Read through the lines below for the string "center" and copy each one that has it.

:: Data for the task ::
--------------------------------
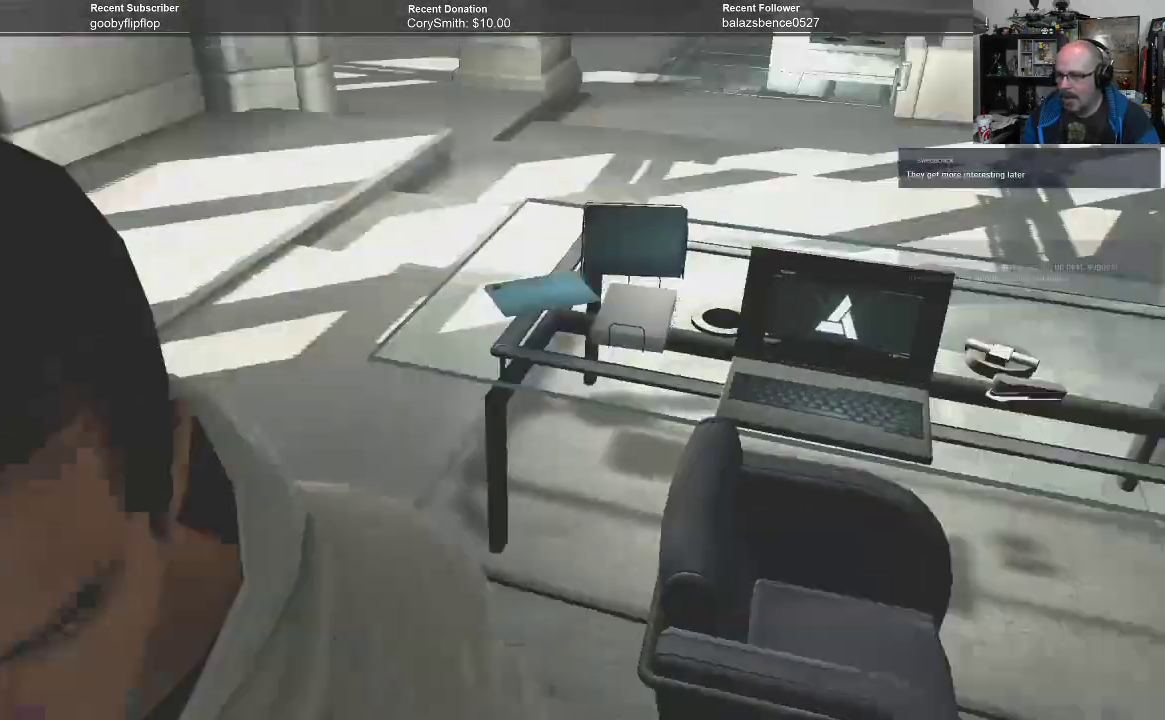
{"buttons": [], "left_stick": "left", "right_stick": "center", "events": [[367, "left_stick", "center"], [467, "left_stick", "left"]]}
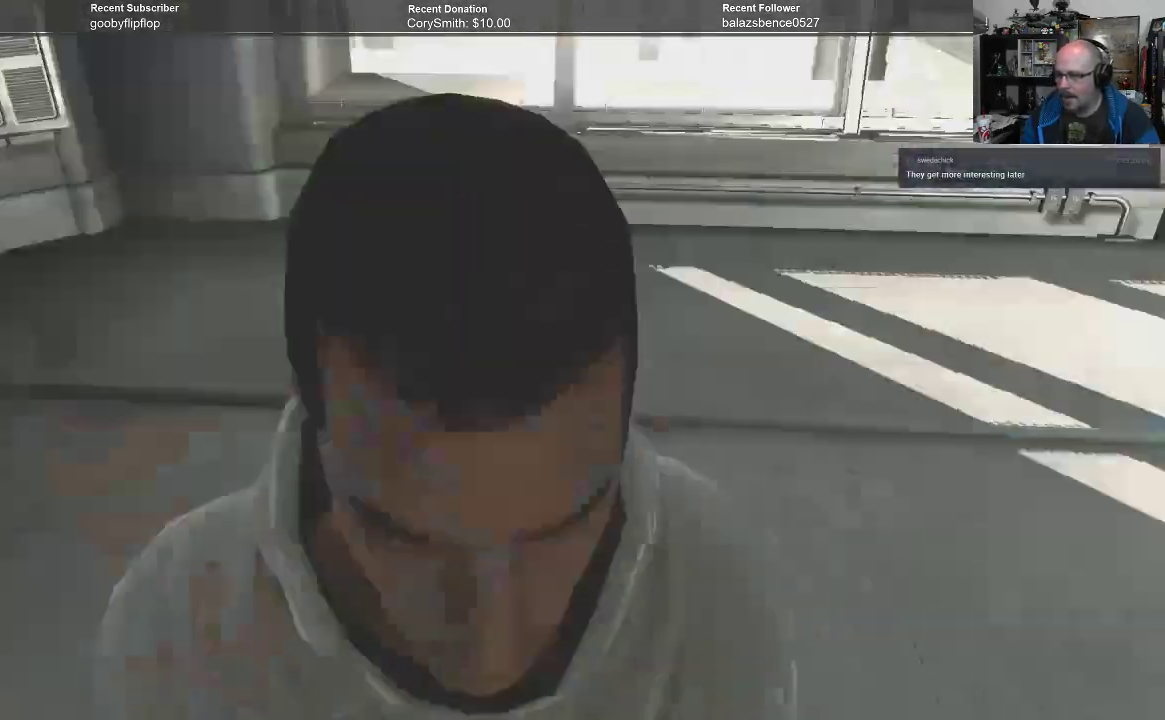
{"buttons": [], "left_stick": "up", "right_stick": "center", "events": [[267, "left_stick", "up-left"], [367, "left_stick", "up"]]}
--------------------------------
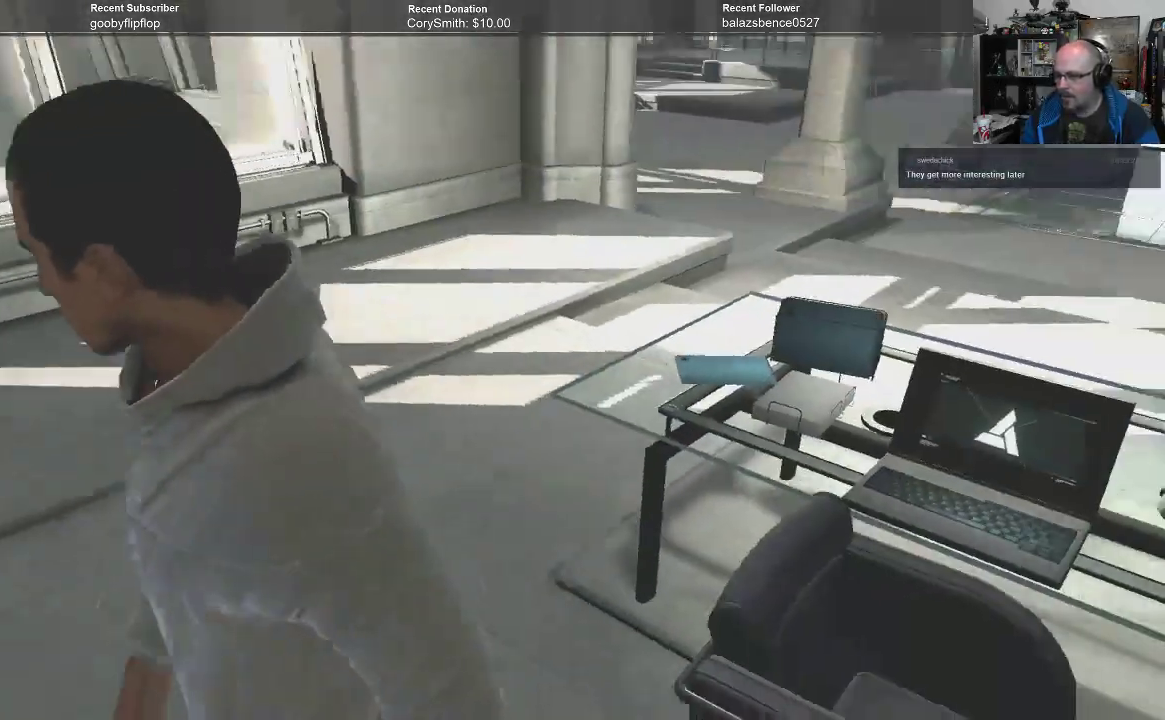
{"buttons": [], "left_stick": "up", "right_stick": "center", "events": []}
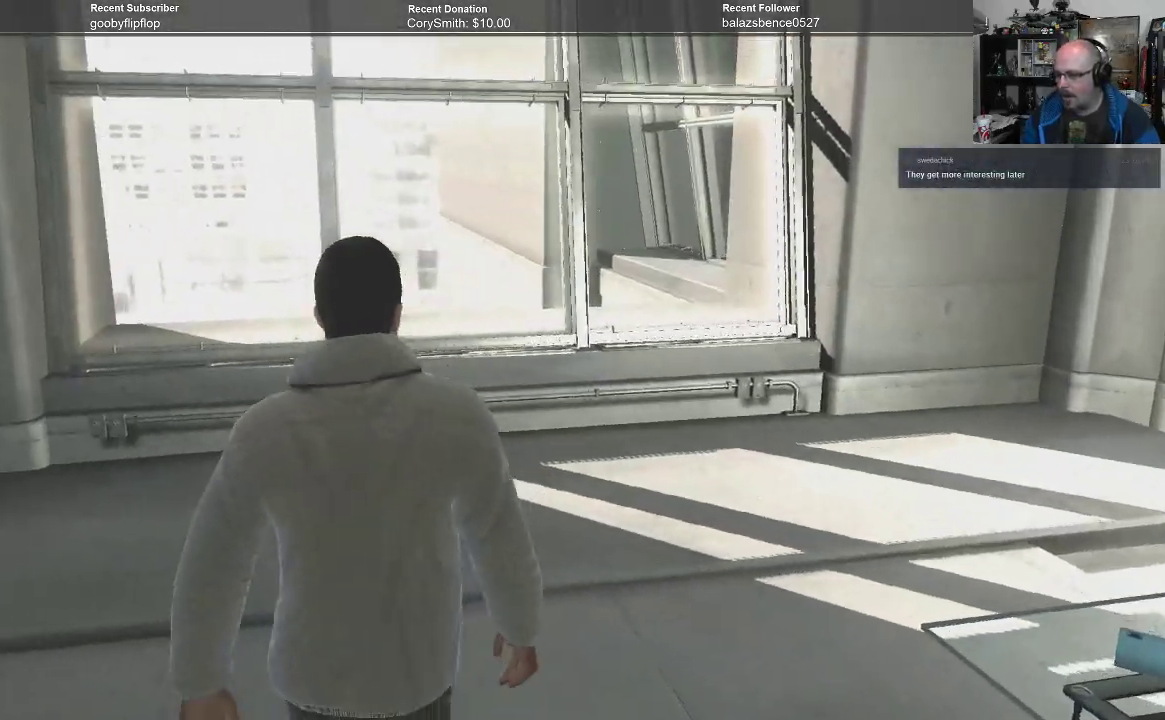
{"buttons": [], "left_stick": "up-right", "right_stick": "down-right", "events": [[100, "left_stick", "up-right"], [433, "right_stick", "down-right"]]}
--------------------------------
:: Written reply ::
{"buttons": [], "left_stick": "left", "right_stick": "center", "events": [[367, "left_stick", "center"], [467, "left_stick", "left"]]}
{"buttons": [], "left_stick": "up", "right_stick": "center", "events": [[267, "left_stick", "up-left"], [367, "left_stick", "up"]]}
{"buttons": [], "left_stick": "up", "right_stick": "center", "events": []}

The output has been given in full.